During an hour-long telephone conference call with some well-meaning people helping me ‘get more girls’, I found myself nodding along as ideas were discussed such as: you need to find some more “girly data”… like nursing, is there anything like that in I *actually* found myself questioning my data for pink subjects, oh my god, even I knew this was a spectacular low for me. At that point I began to question my focus and modus operandi for getting more girls. The MO being: shout more loudly in forums where girls and their parents might hear — that’ll work, that and pink data.

At this point I allowed myself the special treat of discovering how many girls we had that year. I had put off looking, focusing instead on the drive to get more girls, trying to build and extend the amount of time I took to do the percentages, so that I could give myself a little pat on the back when I saw the fruits of my work.

Guess what? The number of girls applying to the Festival that year … dropped. Girls were PULLING OUT!

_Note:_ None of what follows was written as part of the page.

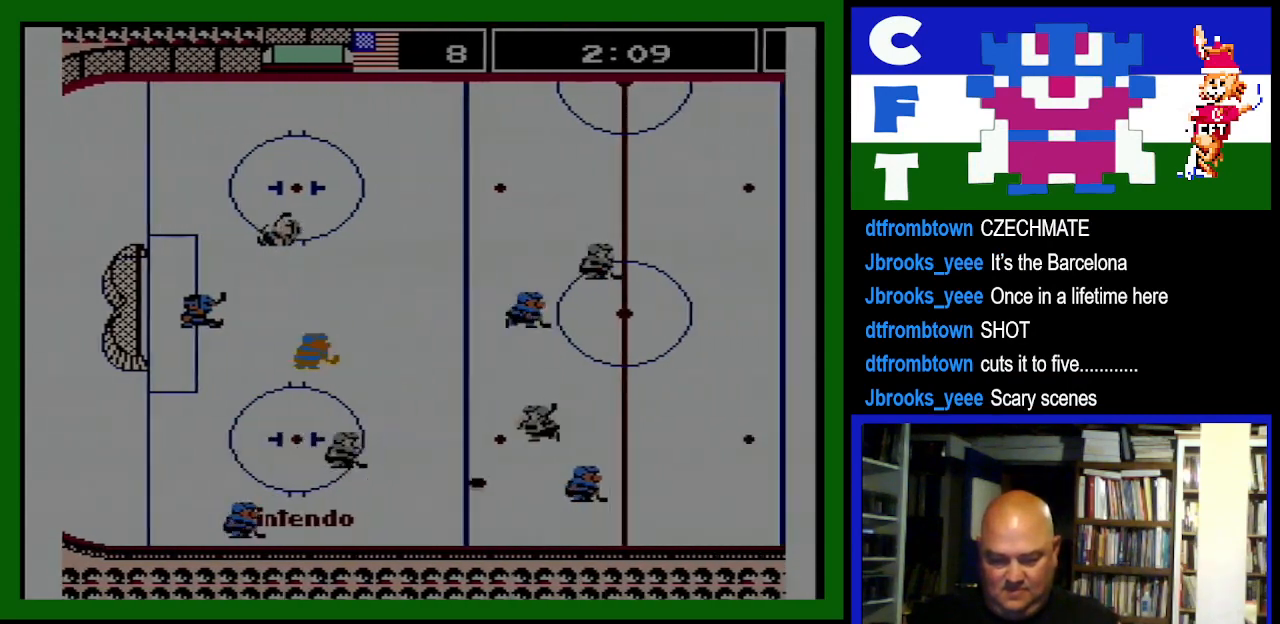
{"dt_ms": 500, "buttons": ["B", "DPAD_UP"], "events": [[100, "DPAD_RIGHT", "down"], [133, "DPAD_DOWN", "down"], [333, "DPAD_RIGHT", "up"], [367, "DPAD_DOWN", "up"], [367, "DPAD_LEFT", "down"], [467, "B", "down"], [467, "DPAD_UP", "down"], [500, "DPAD_LEFT", "up"]]}
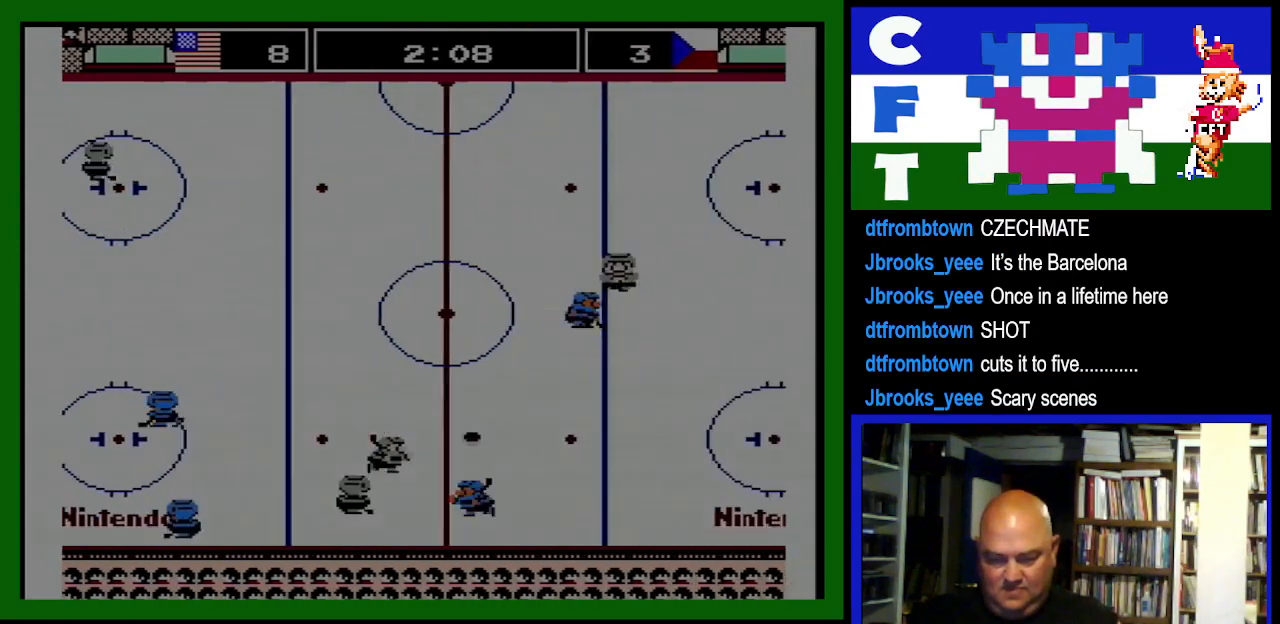
{"dt_ms": 500, "buttons": ["A", "DPAD_UP", "DPAD_RIGHT"], "events": [[33, "DPAD_RIGHT", "down"], [100, "B", "up"], [367, "A", "down"]]}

Completely bamboozled as to why my monstrously massive effort to encourage girls into programming was failing, I began wringing my hands at public events. Not only were my efforts failing to increase the numbers, it was actively reducing the numbers who signed up — please help me, someone. Audiences chuckled and looked awkward, and I grew ever more concerned about this — what on earth was I doing wrong? Maybe I should wangle a slot on Woman’s Hour.

Through this trojan effort to get more girls I had the benefit of meeting lots of amazing people trying to redress the male/female balance in all sorts of walks of life — it had not ever been a raison d’être of mine.

Yet I do not mean to detract from the people who do so, it is an issue, yes, a worldwide issue and especially in programming/tech.

Through a charity we had worked with: Refugees United, I was introduced to the wonderful Kristen Titus, based in New York and running Girls who code. An ambitious programme and something I support hugely and wish we had here, big time. Kristen and I arranged a skype chat and riffed for an hour about how the UK and US were dealing with the broader issue of programming skills in a digital world with analogue schools and inevitably came back to my baffled moaning about how the number of girls had dropped this year — could I blame the Economic Crisis? Could Kristen find some anthropological reason why no girls were signing up? I mean… I made such an effort *sigh*

Kristen said this (ish, I cannot remember verbatim)

So you identified that the girls were not signing up in their teenage years as they have a greater need to fit in. You identified that the girls dropped out the closer the event got as they were concerned about being showcased and ‘outed’. You know, as a mother of two girls, that identity trumps everything… yet you chose to publicly out this problem, to use your public platform to draw a big red ring around the issue and then essentially dared girls to sign up — after you took your sweet time to turn that massive spotlight directly on them and them alone — in advance of the week? Hmm… I can’t think why… maybe you need more pink data…

I have to say that I lie quite appallingly here, Kristen was very kind in her gentle admonishment and practical advice, but this is what my brain finally said to me as she spoke. So thank you, Kristen, and sorry for completely bastardizing your observations!